== WORK TO BE COMPLETED ==
Copy every line of the entries below word for word, leaving the pictures out.

Stored entries
-----
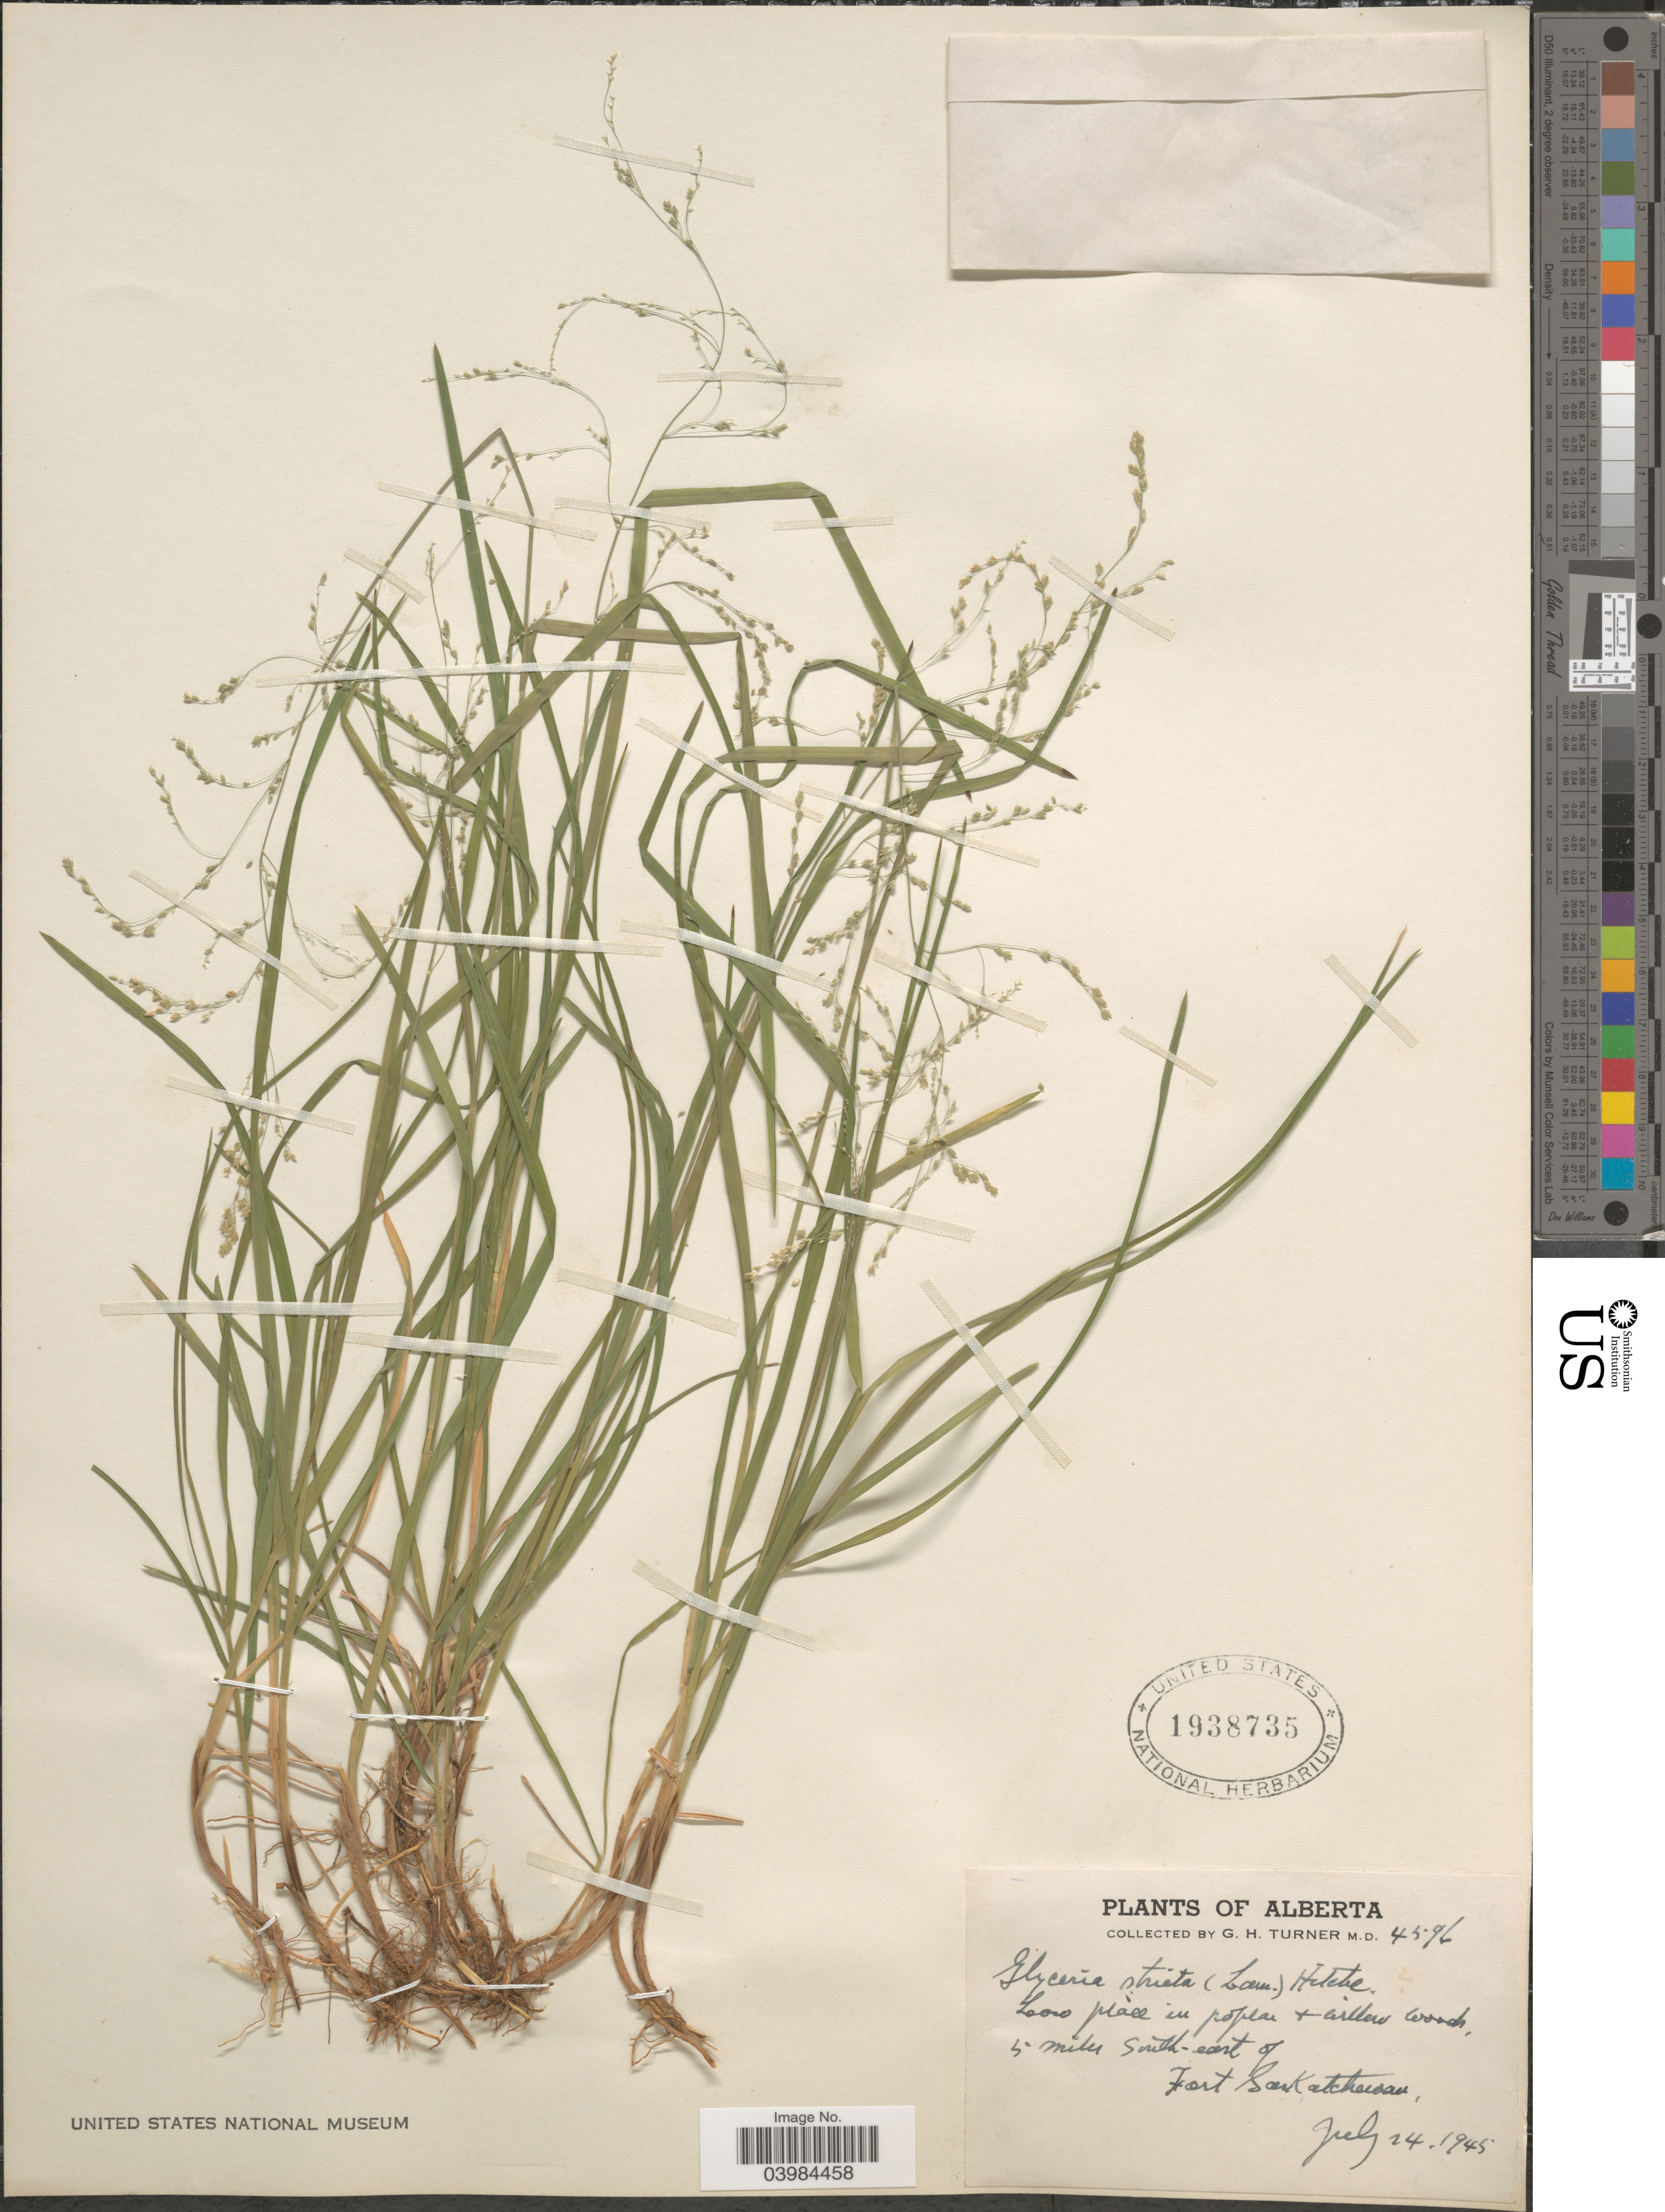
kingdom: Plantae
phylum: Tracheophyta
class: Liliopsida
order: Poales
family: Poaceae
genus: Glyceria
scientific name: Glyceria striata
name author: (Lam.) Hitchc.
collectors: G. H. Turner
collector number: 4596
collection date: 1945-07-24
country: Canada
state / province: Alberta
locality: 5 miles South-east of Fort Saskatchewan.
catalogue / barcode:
-----
== SOLUTION FOR THIS TASK ==
kingdom: Plantae
phylum: Tracheophyta
class: Liliopsida
order: Poales
family: Poaceae
genus: Glyceria
scientific name: Glyceria striata
name author: (Lam.) Hitchc.
collectors: G. H. Turner
collector number: 4596
collection date: 1945-07-24
country: Canada
state / province: Alberta
locality: 5 miles South-east of Fort Saskatchewan.
catalogue / barcode:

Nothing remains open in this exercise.